Sinbad: a Lenda dos Sete Mares,
de Tim Johnson

Sinbad: legend of the seven seas, EUA, 2003


Sinbad é um exemplo-síntese de uma era da indústria do filme de animação americano, uma era de crescimento vertiginoso e de combatividade entre estúdios, iniciada pela retomada da Disney no começo dos anos 90 com A pequena sereia. Os filmes de animação se tornaram blockbusters indiscutíveis - o público infantil vai ao cinema, leva os pais e compra toda sorte de quinquilharias de personagens animados - e várias vezes venceram filmes de ação/aventura de adultos nas disputas pelos dólares do verão americano. Pois bem, o processo de crescimento acelerado da indústria foi acompanhado por um processo de busca de identidade do desenho animado. Sinbad não representa outra coisa senão uma evidente crise de identidade.

Claramente movido pela intenção de seguir uma cartilha que possa ter dado certo em algum momento, o filme dos estúdios Dreamworks (o mesmo de Shrek, é verdade, mas, ao mesmo tempo o mesmo do trágico Spirit) optou por não dar atenção a seu roteiro - justamente o que tem sido a chave para o sucesso de vários filmes - e seguir modelos estabelecidos. Sinbad é um bonequinho de plástico.

Começa pela opção por ceder ao clichê da heroína feministamente correta. Depois de A pequena sereia, mas sobretudo depois do igualmente Disney A Bela e a Fera, as personagens centrais femininas têm que ser sempre a mesma: a mulher que é tão ou mais capaz que os homens, que é independente deles, mas que, ao mesmo tempo, descobre neles o amor.

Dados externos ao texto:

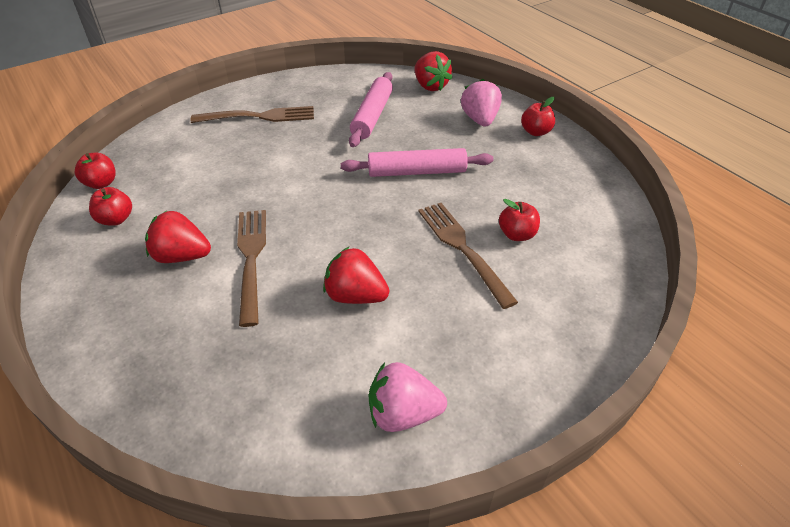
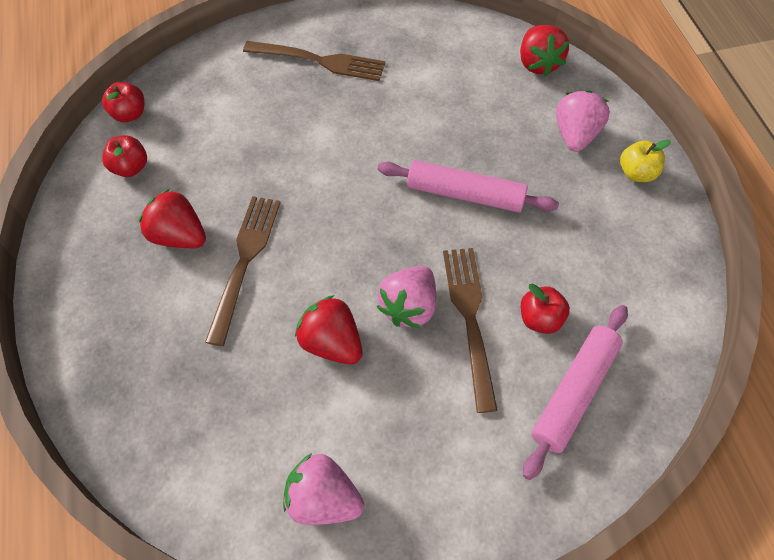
camera: 20 degrees right, 15 degrees up
(372, 116) = (448, 94): pink rolling pin -> pink rolling pin (574, 392)
(409, 254) = (409, 307): none -> pink strawberry
(535, 132) = (636, 173): red apple -> yellow apple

Outro clichê ao qual o desenho se rende é o do herói assim não tão sério. O Sinbad de Sinbad é um jagunço. Pouco inteligente, exercita suas habilidades de navegador e pirata com destreza, mas é sempre vencido pelo brilhantismo da heroína e por sua própria honestidade mediana. A combinação desses dois clichês principais conduziu a uma opção por um roteiro pouco importante. A história é secundária na história do filme. O que importa é apenas o conflito central entre o casal e a constituição deles dois como um casal de fato. E a esses padrões somam-se outros, como a recente obsessão da animação americana pelos esportes radicais: toda ação em uma história tradicional ou mágica é lida como um correlato de uma prática atlética atual.

Assim, Tarzan, no filme recente da Disney, saltava de galho em galho com movimentos decalcados dos de um skatista que faz suas manobras nas rampas. O mesmo com os personagens de O planeta do tesouro, que fazem surf aéreo e ski aquático em suas ações bucaneiras. Sinbad anda de tobogã, faz iatismo e outros tantos esportes. Tudo porque as crianças e seus pais, interessados em esportes, precisam se identificar com os personagens, como se o desenho animado fosse um grande comercial de cigarros.

Sem dúvida a maior vítima da falta de ousadia da Dreamworks na feitura de Sinbad é o próprio personagem. O aventureiro árabe, que já foi um herói de aventuras caro ao cinema nos anos 60 e 70 foi convertido em alguém a ser esquecido, em parte de uma história a ser revista e constatada como elo em uma corrente de produção em série de mitos vazios e temporários. Sinbad será esquecido e isso é muito bom, porque, como filme, é vergonhoso, mas é também muito ruim, porque os grandes personagens merecem grandes traduções.